In another fortnight a note came, also dated from London.
“Dear Mother, I am married to Gerald Scales. Please don’t worry about me. We are going abroad. Your affectionate Sophia. Love to Constance.” No tear-stains on that pale blue sheet! No sign of agitation!
And Mrs. Baines said: “My life is over.” It was, though she was scarcely fifty. She felt old, old and beaten. She had fought and been vanquished. The everlasting purpose had been too much for her. Virtue had gone out of her—the virtue to hold up her head and look the Square in the face. She, the wife of John Baines! She, a Syme of Axe!

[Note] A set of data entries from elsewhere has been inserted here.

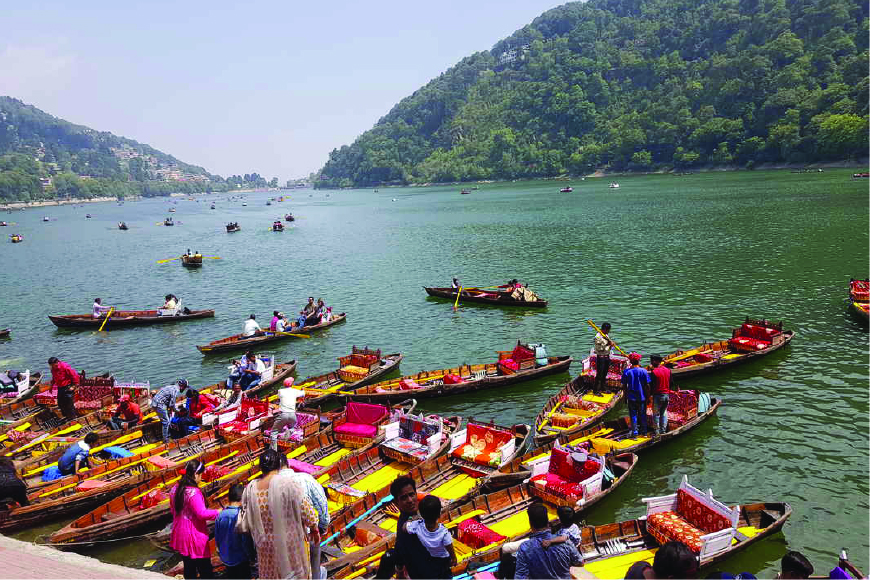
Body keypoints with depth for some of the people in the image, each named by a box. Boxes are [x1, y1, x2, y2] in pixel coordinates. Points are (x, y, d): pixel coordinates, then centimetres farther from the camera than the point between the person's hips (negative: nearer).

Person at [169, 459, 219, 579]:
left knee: (189, 568, 20)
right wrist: (218, 512, -14)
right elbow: (202, 514, -26)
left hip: (180, 536, 8)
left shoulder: (175, 489, 2)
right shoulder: (193, 492, -25)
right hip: (194, 537, -8)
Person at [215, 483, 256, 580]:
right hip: (241, 558, -5)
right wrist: (252, 555, -6)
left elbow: (217, 538, 5)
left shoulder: (220, 515, -7)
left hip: (226, 557, 6)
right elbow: (246, 540, -19)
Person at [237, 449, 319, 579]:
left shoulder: (250, 489, -9)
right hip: (291, 544, -3)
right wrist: (314, 529, 1)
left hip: (266, 546, 3)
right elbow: (306, 511, -15)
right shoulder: (289, 483, -21)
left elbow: (244, 524, 0)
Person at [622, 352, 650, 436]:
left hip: (631, 398, 0)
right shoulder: (644, 371, -9)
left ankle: (634, 432, 10)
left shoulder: (626, 371, -7)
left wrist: (625, 397, 9)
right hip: (642, 397, 0)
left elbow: (624, 386, -2)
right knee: (642, 415, 13)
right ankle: (644, 431, 22)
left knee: (633, 415, 8)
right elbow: (647, 385, -7)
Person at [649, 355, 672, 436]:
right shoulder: (668, 370, 3)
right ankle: (663, 430, 17)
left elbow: (651, 385, -13)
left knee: (656, 414, 4)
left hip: (658, 395, -6)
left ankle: (656, 431, 7)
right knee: (664, 413, 14)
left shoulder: (654, 372, -15)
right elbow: (671, 383, 10)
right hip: (667, 395, 6)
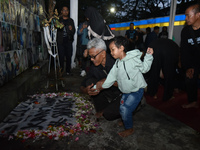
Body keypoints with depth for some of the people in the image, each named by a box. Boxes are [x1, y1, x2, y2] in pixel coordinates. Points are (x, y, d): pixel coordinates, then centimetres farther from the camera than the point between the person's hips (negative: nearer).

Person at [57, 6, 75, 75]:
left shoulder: (71, 20, 14)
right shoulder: (58, 20, 11)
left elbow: (73, 32, 10)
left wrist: (71, 29, -13)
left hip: (68, 41, 1)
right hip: (60, 41, -1)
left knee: (69, 56, -2)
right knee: (61, 56, -4)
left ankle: (68, 70, 8)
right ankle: (61, 70, 7)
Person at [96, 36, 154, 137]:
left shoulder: (133, 59, -18)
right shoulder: (117, 64, -1)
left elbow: (144, 69, -2)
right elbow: (111, 78, 0)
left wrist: (148, 55, -13)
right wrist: (101, 86, -2)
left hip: (137, 90, -7)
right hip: (126, 91, 7)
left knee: (126, 110, -10)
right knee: (122, 108, 15)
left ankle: (129, 129, 16)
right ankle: (125, 121, 46)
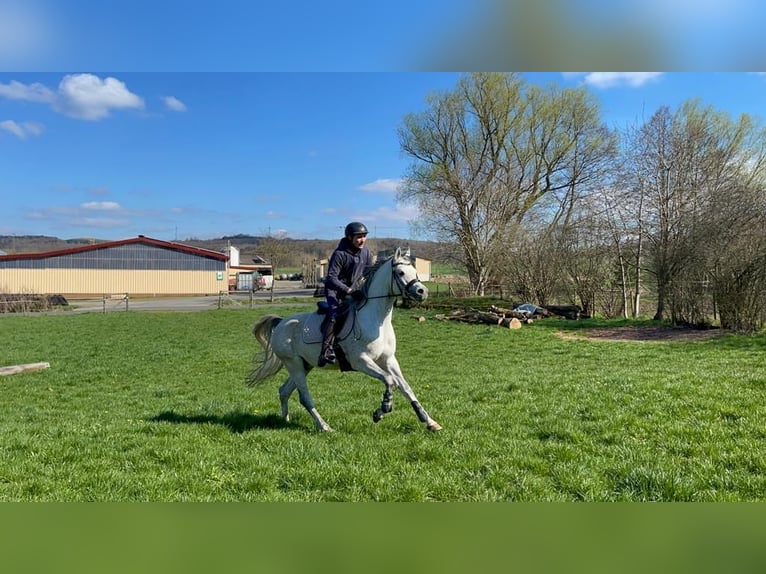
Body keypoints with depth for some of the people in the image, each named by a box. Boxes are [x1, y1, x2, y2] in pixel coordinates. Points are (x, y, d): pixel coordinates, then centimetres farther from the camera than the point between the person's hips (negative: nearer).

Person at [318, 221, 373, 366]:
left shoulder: (366, 252, -3)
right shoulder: (340, 254, -23)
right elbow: (331, 278, -25)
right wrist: (349, 291, -33)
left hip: (353, 289, 7)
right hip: (334, 290, -7)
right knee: (335, 313, -28)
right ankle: (326, 350, -29)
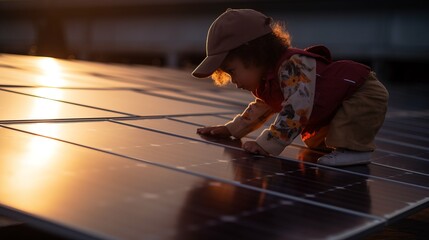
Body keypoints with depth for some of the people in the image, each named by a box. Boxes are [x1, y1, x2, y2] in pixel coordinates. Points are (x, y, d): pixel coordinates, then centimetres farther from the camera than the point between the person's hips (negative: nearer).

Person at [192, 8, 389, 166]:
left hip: (364, 92, -10)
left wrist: (266, 145, -41)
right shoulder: (265, 80, 0)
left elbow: (296, 108, -42)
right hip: (332, 109, 10)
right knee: (313, 142, 18)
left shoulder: (292, 66, -35)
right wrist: (232, 129, 13)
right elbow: (261, 108, 18)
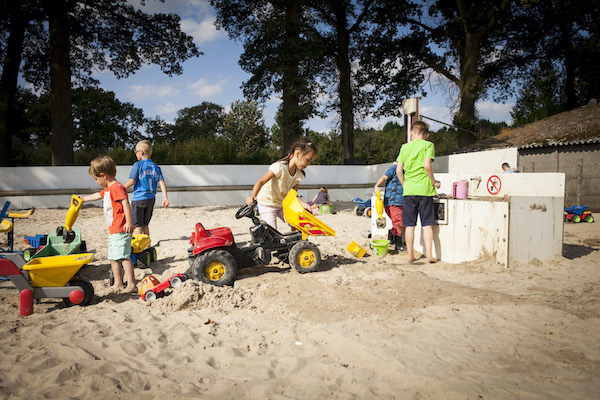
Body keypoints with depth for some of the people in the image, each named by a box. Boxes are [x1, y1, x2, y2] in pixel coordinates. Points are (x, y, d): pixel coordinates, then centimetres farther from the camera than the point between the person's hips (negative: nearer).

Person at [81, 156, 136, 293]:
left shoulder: (117, 187, -13)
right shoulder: (108, 189, 20)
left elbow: (125, 203, -23)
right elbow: (98, 195, 40)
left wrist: (129, 222, -31)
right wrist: (83, 198, 54)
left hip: (121, 230, -11)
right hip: (113, 230, 11)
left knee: (123, 256, -13)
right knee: (113, 258, 13)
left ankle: (131, 285, -13)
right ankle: (118, 284, 19)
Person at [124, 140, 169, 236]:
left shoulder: (138, 164, -7)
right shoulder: (156, 167, 8)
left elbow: (132, 181, -10)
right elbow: (162, 182, -1)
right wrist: (165, 197, -5)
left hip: (139, 199, -5)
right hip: (151, 199, 5)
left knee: (138, 225, 1)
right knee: (145, 224, 17)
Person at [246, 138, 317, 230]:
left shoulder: (299, 175, -4)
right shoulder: (280, 167, -26)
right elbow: (261, 182, -29)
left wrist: (302, 202, -22)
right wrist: (252, 197, -43)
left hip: (282, 204, 7)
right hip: (267, 204, -7)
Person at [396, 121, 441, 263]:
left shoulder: (405, 147, 10)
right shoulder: (428, 145, 1)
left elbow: (398, 170, 5)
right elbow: (427, 166, -12)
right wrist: (434, 181, 0)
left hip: (409, 190, 2)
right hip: (424, 189, -2)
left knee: (409, 225, 7)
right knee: (427, 224, 5)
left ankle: (410, 255, 11)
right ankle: (429, 254, 4)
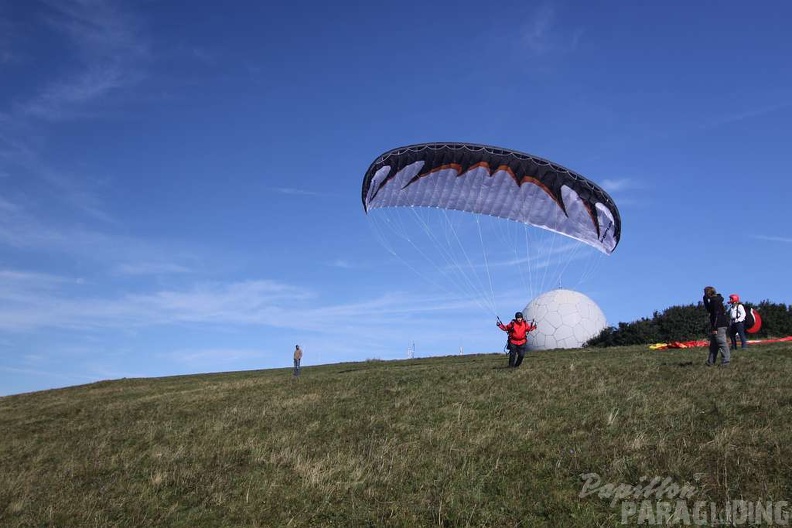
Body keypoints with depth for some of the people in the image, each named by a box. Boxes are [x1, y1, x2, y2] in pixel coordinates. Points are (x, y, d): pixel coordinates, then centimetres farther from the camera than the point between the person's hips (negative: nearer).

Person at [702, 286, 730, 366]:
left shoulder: (715, 300, -15)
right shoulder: (713, 300, 15)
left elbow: (716, 314, -20)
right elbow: (709, 310, 27)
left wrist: (714, 328, -22)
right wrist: (705, 300, 16)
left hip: (719, 326, -11)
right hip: (718, 325, 11)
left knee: (722, 343, -9)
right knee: (713, 344, 13)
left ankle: (725, 361, -8)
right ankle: (710, 362, 17)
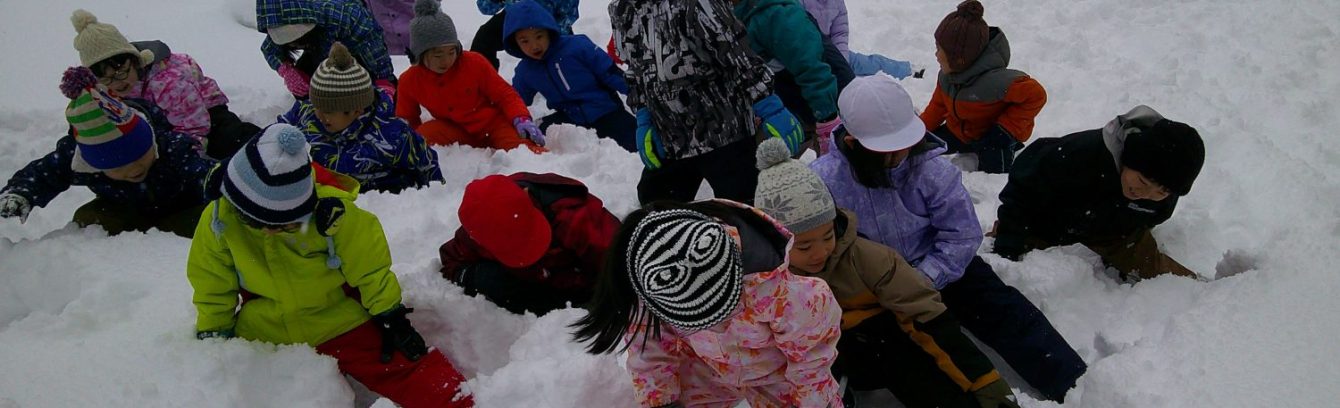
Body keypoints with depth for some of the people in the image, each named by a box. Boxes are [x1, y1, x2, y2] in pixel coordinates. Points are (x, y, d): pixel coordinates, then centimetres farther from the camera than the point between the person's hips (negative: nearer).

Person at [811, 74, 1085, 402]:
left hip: (939, 268, 0)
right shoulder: (824, 181, -20)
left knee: (1003, 310, -13)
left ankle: (1076, 386, -14)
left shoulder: (931, 168, -15)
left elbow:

Old houses, in the course of their history, see sad sights, and never forget them! And ever since, in the solemn physiognomy of the triple house of John Baines at the corner of St. Luke’s Square and King Street, have remained the traces of the sight it saw on the morning of the afternoon when Mr. and Mrs. Povey returned from their honeymoon—the sight of Mrs. Baines getting into the waggonette for Axe; Mrs. Baines, encumbered with trunks and parcels, leaving the scene of her struggles and her defeat, whither she had once come as slim as a wand, to return stout and heavy, and heavy-hearted, to her childhood; content to live with her grandiose sister until such time as she should be ready for burial! The grimy and impassive old house perhaps heard her heart saying: “Only yesterday they were little girls, ever so tiny, and now—” The driving-off of a waggonette can be a dreadful thing.